THE TASK: Convert the lines of the material, from the line containing "scientific name: Sparganium erectum" through the last line of the material, into a JSON list of strings with one string per line. Leave out any blank lines.

(Data items)
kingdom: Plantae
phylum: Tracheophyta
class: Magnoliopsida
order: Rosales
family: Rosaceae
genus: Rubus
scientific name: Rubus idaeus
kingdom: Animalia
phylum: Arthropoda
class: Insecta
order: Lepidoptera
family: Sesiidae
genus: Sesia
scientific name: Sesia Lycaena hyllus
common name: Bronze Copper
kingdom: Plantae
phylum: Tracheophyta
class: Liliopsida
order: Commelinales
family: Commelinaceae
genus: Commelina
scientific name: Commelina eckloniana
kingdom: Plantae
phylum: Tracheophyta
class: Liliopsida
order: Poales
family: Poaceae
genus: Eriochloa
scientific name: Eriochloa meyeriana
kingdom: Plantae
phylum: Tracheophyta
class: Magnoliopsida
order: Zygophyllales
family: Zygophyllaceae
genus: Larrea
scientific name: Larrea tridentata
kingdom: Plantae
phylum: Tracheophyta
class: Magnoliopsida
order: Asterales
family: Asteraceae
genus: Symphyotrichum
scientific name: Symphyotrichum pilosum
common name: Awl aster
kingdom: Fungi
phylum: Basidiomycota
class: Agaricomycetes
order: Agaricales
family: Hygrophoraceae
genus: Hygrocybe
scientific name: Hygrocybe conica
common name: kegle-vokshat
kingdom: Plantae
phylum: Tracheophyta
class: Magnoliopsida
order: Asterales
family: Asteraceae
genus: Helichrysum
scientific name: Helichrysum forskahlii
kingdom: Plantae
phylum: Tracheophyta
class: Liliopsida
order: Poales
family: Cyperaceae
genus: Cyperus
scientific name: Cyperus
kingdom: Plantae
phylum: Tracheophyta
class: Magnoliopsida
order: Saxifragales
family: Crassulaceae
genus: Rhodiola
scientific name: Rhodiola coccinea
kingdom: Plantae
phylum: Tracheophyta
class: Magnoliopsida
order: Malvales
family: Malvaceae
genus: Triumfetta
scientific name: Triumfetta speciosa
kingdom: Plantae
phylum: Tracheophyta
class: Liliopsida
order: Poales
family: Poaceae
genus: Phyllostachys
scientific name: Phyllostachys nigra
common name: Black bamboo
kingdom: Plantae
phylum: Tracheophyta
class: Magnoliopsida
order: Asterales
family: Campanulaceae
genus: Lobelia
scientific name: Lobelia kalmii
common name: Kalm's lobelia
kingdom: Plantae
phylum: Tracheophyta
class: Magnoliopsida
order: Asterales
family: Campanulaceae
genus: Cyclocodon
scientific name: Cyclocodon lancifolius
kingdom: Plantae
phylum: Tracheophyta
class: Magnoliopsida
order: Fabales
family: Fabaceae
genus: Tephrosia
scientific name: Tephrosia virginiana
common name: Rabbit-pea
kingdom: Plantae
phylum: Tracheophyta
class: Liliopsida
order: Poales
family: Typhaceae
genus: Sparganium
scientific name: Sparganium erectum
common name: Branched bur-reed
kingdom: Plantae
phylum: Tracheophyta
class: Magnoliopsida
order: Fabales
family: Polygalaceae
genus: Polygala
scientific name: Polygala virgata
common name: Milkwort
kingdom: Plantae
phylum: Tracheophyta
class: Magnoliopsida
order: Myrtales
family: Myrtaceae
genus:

RESULT OF THE EXERCISE:
[
  "scientific name: Sparganium erectum",
  "common name: Branched bur-reed",
  "kingdom: Plantae",
  "phylum: Tracheophyta",
  "class: Magnoliopsida",
  "order: Fabales",
  "family: Polygalaceae",
  "genus: Polygala",
  "scientific name: Polygala virgata",
  "common name: Milkwort",
  "kingdom: Plantae",
  "phylum: Tracheophyta",
  "class: Magnoliopsida",
  "order: Myrtales",
  "family: Myrtaceae",
  "genus:"
]